Um, again, sorry to be a crap example. No inspiration here today. Just a woman feeling weak and working to keep going when it's not so great in the emo department.
But you see, I haven't given up. :D
I am loathe to set goals. Pretty much not motivated to. BUT...I will: I will not regain. I will not give into candy and carby cravings for junk. I will make the effort to do some movement DAILY: any movement for at least 15 minutes, DAILY. Something!
Maren, apologies for missing the mini-challenge. I guess I'll add it to this week's. :D
Be well in this new week, everyone!
9 comments:
I'm feelin' you... the whole "ran out of give a damn" feeling, that 20% investment.
It's a rough time. Let's get through this.
Aww, Mir. I hate when that happens. That whole depression/anxiety combo is just so annoying. You described it well. For me, it is an old and familiar foe.
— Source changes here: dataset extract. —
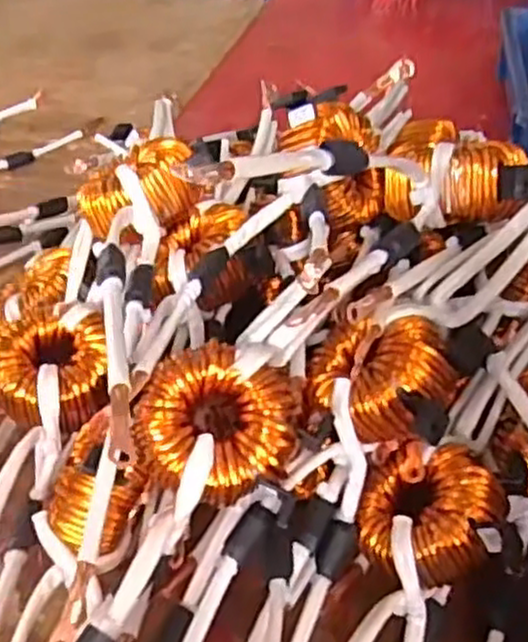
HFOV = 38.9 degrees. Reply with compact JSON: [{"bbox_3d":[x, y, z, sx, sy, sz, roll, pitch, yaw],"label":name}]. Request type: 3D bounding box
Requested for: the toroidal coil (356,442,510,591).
[{"bbox_3d":[0.094,0.107,0.415,0.071,0.038,0.071,-24,35,19],"label":"toroidal coil"}]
Congrats for hanging in there, girlfriend. We shall and must be free.
Deb
You even handle the bad times with poise, Mir. You have done well with your food in spite of the blahs. Maintaining while craving carbs is almost impossible. I have a little problem with depression, but usually in the winter, so I know it's frustrating to not be able to summon the "happy and productive" self to take care of daily tasks and duties.
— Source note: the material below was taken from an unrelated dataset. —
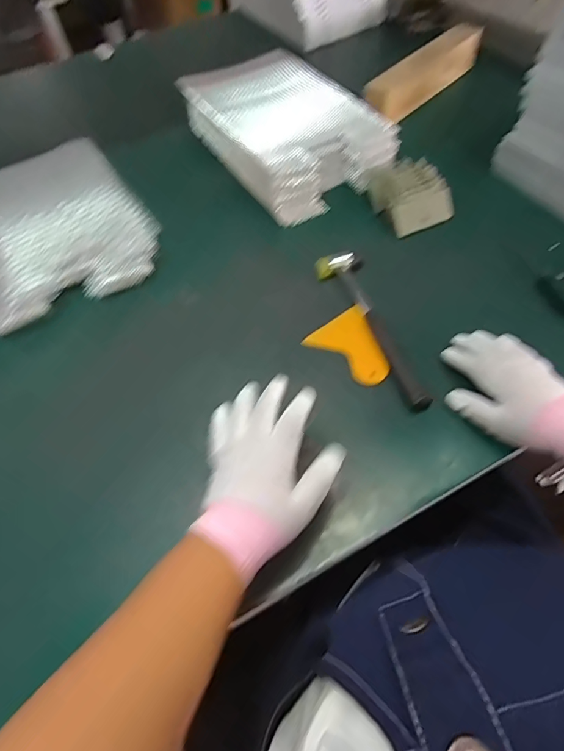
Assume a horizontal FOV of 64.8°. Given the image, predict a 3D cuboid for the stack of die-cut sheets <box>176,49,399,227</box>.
[{"bbox_3d":[0.000,-0.409,0.726,0.217,0.069,0.362,-28,60,-13],"label":"stack of die-cut sheets"}]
{Hugs} and sending prayers and good vibes to you, babe. We need you back!
You continue to inspire us as you press on even in the midst of problems and depression. Maintaining is great in these circumstances. Here's hoping you have a better Week 9. :)
I agree with others who say that maintaining during this time is a bloody miracle.
I hope that this low mood passes soon for us both. Thanks for the song, it wouldn't play on my phone but I watched it yesterday on my laptop. Enjoyed it very much.
Hang on.
Ah, Mir. I'm praying for you, my friend. I hope you this week is kinder to you than the last.
I am right there with you with feelings of not wanting to do one damn thing. I don't know what it is, but I hope that both you and I can snap out of it. Hope week 9 is much better for you :)
Hang in there, Princess. I know how you are feeling. I'm sitting here now drowning in apathy and breathing through my mouth because my nose is so stuffy from the pollen. I'm living on nasal spray. It is hard to care about diets and weight and food when it takes all your effort just to get through the day. I will remember you in my thoughts and prayers.
Hope things are a little brighter your way. Finish week nine strong!